Retype the lines exactly, starting at the line that contains "text_box Luca Dante" and ending at the line that contains "Identify the document".
◇ ◇ ◇ ◇
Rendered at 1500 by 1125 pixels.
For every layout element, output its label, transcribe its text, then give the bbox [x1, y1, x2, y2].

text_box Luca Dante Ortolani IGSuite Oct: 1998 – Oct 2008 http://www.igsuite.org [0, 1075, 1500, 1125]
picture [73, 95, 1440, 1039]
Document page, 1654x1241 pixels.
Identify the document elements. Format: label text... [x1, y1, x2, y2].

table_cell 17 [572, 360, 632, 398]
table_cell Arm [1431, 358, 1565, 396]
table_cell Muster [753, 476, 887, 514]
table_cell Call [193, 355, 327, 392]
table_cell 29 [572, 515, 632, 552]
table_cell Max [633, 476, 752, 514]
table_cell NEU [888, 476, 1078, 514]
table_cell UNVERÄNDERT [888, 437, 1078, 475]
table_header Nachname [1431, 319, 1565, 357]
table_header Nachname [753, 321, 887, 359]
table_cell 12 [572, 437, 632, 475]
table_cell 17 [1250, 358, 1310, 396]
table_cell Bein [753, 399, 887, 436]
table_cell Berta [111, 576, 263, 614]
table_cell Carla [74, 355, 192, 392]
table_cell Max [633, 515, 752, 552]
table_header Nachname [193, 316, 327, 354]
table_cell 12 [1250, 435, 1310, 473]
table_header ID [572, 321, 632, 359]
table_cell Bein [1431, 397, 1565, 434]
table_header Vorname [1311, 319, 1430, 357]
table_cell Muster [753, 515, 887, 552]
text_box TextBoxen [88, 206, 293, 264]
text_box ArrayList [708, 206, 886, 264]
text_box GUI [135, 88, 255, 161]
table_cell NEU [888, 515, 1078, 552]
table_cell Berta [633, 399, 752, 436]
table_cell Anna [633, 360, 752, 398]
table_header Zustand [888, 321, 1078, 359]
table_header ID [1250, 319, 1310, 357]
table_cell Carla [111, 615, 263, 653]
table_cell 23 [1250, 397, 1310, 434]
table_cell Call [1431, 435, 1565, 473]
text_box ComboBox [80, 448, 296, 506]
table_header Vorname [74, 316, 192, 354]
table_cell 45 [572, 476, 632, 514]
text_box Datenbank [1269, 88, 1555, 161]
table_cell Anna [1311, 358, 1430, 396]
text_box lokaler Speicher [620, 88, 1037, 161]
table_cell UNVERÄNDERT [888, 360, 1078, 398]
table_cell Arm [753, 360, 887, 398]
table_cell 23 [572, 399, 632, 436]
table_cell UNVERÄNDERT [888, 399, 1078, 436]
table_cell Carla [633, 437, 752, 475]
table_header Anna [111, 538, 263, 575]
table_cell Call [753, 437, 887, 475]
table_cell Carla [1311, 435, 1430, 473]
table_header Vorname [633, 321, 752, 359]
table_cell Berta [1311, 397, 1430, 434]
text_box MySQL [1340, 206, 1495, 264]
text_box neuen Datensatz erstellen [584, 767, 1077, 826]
◇ ◇ ◇ ◇
__RESPONSE__:
text_box Luca Dante Ortolani IGSuite Oct: 1998 – Oct 2008 http://www.igsuite.org [0, 1075, 1500, 1125]
picture [73, 95, 1440, 1039]
Document page, 1654x1241 pixels.
Identify the document elements. Format: label text... [x1, y1, x2, y2].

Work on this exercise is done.